DIRECTIONS FOR THIS TASK: Whether an entry is long or short, retype it exactly.

------ DATASET EXCERPTS

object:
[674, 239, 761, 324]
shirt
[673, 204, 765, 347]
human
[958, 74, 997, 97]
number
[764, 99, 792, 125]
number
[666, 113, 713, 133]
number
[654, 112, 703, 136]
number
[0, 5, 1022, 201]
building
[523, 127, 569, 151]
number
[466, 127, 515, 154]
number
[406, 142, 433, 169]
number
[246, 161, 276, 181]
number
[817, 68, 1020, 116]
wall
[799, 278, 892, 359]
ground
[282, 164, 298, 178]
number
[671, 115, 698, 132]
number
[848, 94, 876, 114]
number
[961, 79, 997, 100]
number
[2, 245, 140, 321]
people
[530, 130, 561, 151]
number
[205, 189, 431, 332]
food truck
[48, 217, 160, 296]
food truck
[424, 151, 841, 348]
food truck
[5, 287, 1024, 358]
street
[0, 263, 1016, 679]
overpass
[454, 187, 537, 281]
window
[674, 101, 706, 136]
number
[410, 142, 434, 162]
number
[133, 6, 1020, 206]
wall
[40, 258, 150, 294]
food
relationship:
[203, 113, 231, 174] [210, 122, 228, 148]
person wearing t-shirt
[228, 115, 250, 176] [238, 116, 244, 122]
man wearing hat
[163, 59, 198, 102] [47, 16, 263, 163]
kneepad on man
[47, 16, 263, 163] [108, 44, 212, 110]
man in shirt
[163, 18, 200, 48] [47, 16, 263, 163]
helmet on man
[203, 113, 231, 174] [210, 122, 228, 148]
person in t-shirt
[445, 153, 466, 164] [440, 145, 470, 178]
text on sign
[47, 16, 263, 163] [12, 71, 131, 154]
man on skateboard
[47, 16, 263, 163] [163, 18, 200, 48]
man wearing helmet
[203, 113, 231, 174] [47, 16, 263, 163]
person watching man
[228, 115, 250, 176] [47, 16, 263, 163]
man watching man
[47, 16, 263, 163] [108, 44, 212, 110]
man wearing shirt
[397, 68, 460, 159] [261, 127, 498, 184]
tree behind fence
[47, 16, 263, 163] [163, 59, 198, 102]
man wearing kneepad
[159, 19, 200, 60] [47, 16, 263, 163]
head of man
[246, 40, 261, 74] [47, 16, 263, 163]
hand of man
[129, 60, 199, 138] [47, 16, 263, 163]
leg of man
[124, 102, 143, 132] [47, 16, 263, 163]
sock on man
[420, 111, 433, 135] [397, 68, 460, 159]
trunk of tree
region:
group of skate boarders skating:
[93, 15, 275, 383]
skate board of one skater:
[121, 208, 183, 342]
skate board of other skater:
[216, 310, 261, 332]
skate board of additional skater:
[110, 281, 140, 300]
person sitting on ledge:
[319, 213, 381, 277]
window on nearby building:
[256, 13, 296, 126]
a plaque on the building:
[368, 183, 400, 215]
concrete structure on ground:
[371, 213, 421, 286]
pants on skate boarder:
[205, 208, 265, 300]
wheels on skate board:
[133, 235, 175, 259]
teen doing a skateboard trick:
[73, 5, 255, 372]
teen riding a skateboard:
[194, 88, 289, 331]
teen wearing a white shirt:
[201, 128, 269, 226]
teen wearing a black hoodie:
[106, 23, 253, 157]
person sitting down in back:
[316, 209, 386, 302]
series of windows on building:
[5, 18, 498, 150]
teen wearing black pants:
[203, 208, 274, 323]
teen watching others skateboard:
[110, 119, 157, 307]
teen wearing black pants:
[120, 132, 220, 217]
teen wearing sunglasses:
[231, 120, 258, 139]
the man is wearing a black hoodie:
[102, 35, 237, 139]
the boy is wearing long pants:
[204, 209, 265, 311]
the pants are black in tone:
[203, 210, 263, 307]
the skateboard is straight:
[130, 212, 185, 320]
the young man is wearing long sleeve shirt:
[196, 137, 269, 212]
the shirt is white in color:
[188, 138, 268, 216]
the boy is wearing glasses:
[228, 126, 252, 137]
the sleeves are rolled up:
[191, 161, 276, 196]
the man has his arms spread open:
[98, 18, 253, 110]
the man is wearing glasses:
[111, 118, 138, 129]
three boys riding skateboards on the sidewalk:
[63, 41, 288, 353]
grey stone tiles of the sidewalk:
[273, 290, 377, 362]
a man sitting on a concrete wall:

------------

ANSWER BOX:
object:
[674, 239, 761, 324]
shirt
[673, 204, 765, 347]
human
[958, 74, 997, 97]
number
[764, 99, 792, 125]
number
[666, 113, 713, 133]
number
[654, 112, 703, 136]
number
[0, 5, 1022, 201]
building
[523, 127, 569, 151]
number
[466, 127, 515, 154]
number
[406, 142, 433, 169]
number
[246, 161, 276, 181]
number
[817, 68, 1020, 116]
wall
[799, 278, 892, 359]
ground
[282, 164, 298, 178]
number
[671, 115, 698, 132]
number
[848, 94, 876, 114]
number
[961, 79, 997, 100]
number
[2, 245, 140, 321]
people
[530, 130, 561, 151]
number
[205, 189, 431, 332]
food truck
[48, 217, 160, 296]
food truck
[424, 151, 841, 348]
food truck
[5, 287, 1024, 358]
street
[0, 263, 1016, 679]
overpass
[454, 187, 537, 281]
window
[674, 101, 706, 136]
number
[410, 142, 434, 162]
number
[133, 6, 1020, 206]
wall
[40, 258, 150, 294]
food
relationship:
[203, 113, 231, 174] [210, 122, 228, 148]
person wearing t-shirt
[228, 115, 250, 176] [238, 116, 244, 122]
man wearing hat
[163, 59, 198, 102] [47, 16, 263, 163]
kneepad on man
[47, 16, 263, 163] [108, 44, 212, 110]
man in shirt
[163, 18, 200, 48] [47, 16, 263, 163]
helmet on man
[203, 113, 231, 174] [210, 122, 228, 148]
person in t-shirt
[445, 153, 466, 164] [440, 145, 470, 178]
text on sign
[47, 16, 263, 163] [12, 71, 131, 154]
man on skateboard
[47, 16, 263, 163] [163, 18, 200, 48]
man wearing helmet
[203, 113, 231, 174] [47, 16, 263, 163]
person watching man
[228, 115, 250, 176] [47, 16, 263, 163]
man watching man
[47, 16, 263, 163] [108, 44, 212, 110]
man wearing shirt
[397, 68, 460, 159] [261, 127, 498, 184]
tree behind fence
[47, 16, 263, 163] [163, 59, 198, 102]
man wearing kneepad
[159, 19, 200, 60] [47, 16, 263, 163]
head of man
[246, 40, 261, 74] [47, 16, 263, 163]
hand of man
[129, 60, 199, 138] [47, 16, 263, 163]
leg of man
[124, 102, 143, 132] [47, 16, 263, 163]
sock on man
[420, 111, 433, 135] [397, 68, 460, 159]
trunk of tree
region:
group of skate boarders skating:
[93, 15, 275, 383]
skate board of one skater:
[121, 208, 183, 342]
skate board of other skater:
[216, 310, 261, 332]
skate board of additional skater:
[110, 281, 140, 300]
person sitting on ledge:
[319, 213, 381, 277]
window on nearby building:
[256, 13, 296, 126]
a plaque on the building:
[368, 183, 400, 215]
concrete structure on ground:
[371, 213, 421, 286]
pants on skate boarder:
[205, 208, 265, 300]
wheels on skate board:
[133, 235, 175, 259]
teen doing a skateboard trick:
[73, 5, 255, 372]
teen riding a skateboard:
[194, 88, 289, 331]
teen wearing a white shirt:
[201, 128, 269, 226]
teen wearing a black hoodie:
[106, 23, 253, 157]
person sitting down in back:
[316, 209, 386, 302]
series of windows on building:
[5, 18, 498, 150]
teen wearing black pants:
[203, 208, 274, 323]
teen watching others skateboard:
[110, 119, 157, 307]
teen wearing black pants:
[120, 132, 220, 217]
teen wearing sunglasses:
[231, 120, 258, 139]
the man is wearing a black hoodie:
[102, 35, 237, 139]
the boy is wearing long pants:
[204, 209, 265, 311]
the pants are black in tone:
[203, 210, 263, 307]
the skateboard is straight:
[130, 212, 185, 320]
the young man is wearing long sleeve shirt:
[196, 137, 269, 212]
the shirt is white in color:
[188, 138, 268, 216]
the boy is wearing glasses:
[228, 126, 252, 137]
the sleeves are rolled up:
[191, 161, 276, 196]
the man has his arms spread open:
[98, 18, 253, 110]
the man is wearing glasses:
[111, 118, 138, 129]
three boys riding skateboards on the sidewalk:
[63, 41, 288, 353]
grey stone tiles of the sidewalk:
[273, 290, 377, 362]
a man sitting on a concrete wall:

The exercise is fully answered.